►

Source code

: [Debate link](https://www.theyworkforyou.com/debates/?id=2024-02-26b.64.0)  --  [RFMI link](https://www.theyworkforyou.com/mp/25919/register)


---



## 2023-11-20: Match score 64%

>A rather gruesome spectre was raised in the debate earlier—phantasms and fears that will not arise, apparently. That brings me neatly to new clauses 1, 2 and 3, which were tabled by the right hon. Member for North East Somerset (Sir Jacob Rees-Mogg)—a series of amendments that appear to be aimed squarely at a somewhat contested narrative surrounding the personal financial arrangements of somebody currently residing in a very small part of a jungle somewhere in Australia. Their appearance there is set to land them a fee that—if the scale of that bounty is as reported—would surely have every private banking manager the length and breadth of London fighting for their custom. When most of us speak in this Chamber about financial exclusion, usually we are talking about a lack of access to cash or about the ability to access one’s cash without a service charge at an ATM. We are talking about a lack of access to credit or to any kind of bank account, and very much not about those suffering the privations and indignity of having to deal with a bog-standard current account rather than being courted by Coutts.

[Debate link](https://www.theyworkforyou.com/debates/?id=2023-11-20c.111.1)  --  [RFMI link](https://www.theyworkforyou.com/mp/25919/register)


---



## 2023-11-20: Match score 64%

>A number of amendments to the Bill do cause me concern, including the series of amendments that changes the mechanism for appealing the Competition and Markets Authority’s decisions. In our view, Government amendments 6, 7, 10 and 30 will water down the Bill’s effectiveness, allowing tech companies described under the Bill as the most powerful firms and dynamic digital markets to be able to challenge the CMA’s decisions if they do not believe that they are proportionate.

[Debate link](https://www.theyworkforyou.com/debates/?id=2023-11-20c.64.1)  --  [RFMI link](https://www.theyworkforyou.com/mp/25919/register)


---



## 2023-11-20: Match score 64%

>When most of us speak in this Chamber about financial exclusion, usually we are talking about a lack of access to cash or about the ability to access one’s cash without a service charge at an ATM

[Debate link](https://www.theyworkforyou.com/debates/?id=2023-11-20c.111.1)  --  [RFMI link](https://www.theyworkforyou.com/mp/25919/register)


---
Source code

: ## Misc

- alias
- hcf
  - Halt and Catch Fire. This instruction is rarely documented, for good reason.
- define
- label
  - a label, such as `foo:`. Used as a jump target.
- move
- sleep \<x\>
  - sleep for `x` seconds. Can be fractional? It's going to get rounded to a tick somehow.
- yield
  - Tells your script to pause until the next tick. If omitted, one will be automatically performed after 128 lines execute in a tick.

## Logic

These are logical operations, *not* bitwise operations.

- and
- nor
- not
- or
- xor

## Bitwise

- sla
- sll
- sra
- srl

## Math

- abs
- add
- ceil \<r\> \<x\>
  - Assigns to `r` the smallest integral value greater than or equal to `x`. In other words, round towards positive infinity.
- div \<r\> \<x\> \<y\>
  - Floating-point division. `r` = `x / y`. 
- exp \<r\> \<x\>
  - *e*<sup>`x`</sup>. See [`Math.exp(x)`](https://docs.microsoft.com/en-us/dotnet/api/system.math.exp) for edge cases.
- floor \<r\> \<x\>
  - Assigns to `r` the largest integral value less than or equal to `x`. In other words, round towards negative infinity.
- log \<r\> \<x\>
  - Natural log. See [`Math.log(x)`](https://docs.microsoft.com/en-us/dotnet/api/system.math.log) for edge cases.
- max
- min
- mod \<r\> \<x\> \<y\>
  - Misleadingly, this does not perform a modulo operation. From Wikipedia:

◄

* _ACTION ITEM_:
Report each line of the entries above that contains the string "dotnet", reproducing every such line in full.

* _PROBLEM SOLUTION_:
  - *e*<sup>`x`</sup>. See [`Math.exp(x)`](https://docs.microsoft.com/en-us/dotnet/api/system.math.exp) for edge cases.
  - Natural log. See [`Math.log(x)`](https://docs.microsoft.com/en-us/dotnet/api/system.math.log) for edge cases.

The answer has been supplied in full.